Background and objective:  Surfactant dysfunction is a characteristic of bronchial asthma, but mechanisms of dysfunction following antigen exposure are not understood. The aim of this study was to examine whether bronchoalveolar lavage fluid (BALF) has surfactant degradation activity after antigen challenge, using an animal model of asthma. Methods:  BALF was collected 24 h after a challenge with aerosolized antigen solution in actively sensitized guinea pigs and from non‐sensitized control guinea pigs. The surface tension of BALF was measured by pulsating bubble surfactometer. Surfactant activity was expressed as the minimum surface tension of BALF after 5 min of pulsation. BALF was separated into a cellular phospholipid fraction and supernatant, and reconstituted into ‘pellet + supernatant’ and ‘pellet + saline’ fractions. Results:  Surfactant activity of BALF from sensitized antigen‐challenged animals was reduced after 4 h of incubation at 37°C but a decrease was not observed in BALF from non‐sensitized control animals.
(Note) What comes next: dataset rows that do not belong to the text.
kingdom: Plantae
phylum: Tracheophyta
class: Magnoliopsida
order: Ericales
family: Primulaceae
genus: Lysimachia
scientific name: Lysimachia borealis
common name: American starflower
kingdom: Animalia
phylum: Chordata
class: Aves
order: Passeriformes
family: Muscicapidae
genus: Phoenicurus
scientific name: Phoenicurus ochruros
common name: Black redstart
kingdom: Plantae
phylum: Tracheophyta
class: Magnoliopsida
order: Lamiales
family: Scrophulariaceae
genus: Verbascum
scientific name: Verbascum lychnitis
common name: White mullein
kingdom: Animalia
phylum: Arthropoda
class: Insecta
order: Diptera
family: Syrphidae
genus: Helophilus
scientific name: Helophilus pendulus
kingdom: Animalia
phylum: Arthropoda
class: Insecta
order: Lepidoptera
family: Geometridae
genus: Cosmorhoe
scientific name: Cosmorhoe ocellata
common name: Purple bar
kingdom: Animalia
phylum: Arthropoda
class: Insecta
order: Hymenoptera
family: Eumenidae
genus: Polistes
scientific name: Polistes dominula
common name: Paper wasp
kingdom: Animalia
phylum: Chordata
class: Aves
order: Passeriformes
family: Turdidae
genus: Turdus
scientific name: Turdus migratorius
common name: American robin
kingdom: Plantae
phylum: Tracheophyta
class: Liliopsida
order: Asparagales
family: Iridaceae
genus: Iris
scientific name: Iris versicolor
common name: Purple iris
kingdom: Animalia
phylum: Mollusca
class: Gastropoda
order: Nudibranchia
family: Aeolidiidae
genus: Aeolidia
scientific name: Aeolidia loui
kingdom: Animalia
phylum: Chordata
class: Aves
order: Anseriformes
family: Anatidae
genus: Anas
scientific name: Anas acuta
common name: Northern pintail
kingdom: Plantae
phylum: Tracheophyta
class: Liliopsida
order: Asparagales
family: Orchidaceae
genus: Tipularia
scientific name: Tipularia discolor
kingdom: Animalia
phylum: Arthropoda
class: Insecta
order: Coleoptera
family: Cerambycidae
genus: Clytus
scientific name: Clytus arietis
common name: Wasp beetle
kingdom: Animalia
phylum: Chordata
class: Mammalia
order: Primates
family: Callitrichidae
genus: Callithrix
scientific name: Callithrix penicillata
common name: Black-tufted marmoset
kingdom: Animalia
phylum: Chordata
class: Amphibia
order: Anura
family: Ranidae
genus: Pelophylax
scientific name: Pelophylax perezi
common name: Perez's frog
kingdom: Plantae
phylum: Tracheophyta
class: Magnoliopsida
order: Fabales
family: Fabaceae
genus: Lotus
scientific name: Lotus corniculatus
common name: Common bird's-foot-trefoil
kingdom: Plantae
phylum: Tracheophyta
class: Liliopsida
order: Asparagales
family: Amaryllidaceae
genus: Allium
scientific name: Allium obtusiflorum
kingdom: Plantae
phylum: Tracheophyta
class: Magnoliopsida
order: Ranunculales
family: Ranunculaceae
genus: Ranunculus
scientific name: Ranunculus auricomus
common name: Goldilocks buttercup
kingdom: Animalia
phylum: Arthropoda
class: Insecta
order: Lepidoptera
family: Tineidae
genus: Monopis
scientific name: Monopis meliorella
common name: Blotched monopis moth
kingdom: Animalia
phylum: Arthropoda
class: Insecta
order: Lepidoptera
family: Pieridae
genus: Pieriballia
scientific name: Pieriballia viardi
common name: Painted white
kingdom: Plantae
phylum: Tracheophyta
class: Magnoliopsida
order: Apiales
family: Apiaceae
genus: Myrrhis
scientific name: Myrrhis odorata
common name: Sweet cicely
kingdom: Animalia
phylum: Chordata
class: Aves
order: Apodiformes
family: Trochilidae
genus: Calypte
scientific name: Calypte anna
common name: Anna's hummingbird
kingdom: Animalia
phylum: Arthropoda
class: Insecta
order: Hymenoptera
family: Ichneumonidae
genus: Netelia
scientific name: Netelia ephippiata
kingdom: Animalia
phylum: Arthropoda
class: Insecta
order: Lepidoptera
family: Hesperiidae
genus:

The decrease of surfactant activity in BALF from challenged animals was prevented by incubation at 4°C. Disappearance of surfactant activity after incubation at 37°C was observed in the ‘pellet + supernatant’, but not in the ‘pellet + saline’ fraction. The decrease of surfactant activity in BALF was also partially suppressed by the secretory phospholipase A2 inhibitor, indoxam, and by a cocktail of protease inhibitors. Conclusion:  Surfactant‐degrading activity was present in the supernatant of BALF from antigen‐challenged guinea pigs. This activity may be attributed to secretory phospholipase A2 and to proteases present in the antigen‐challenged airway.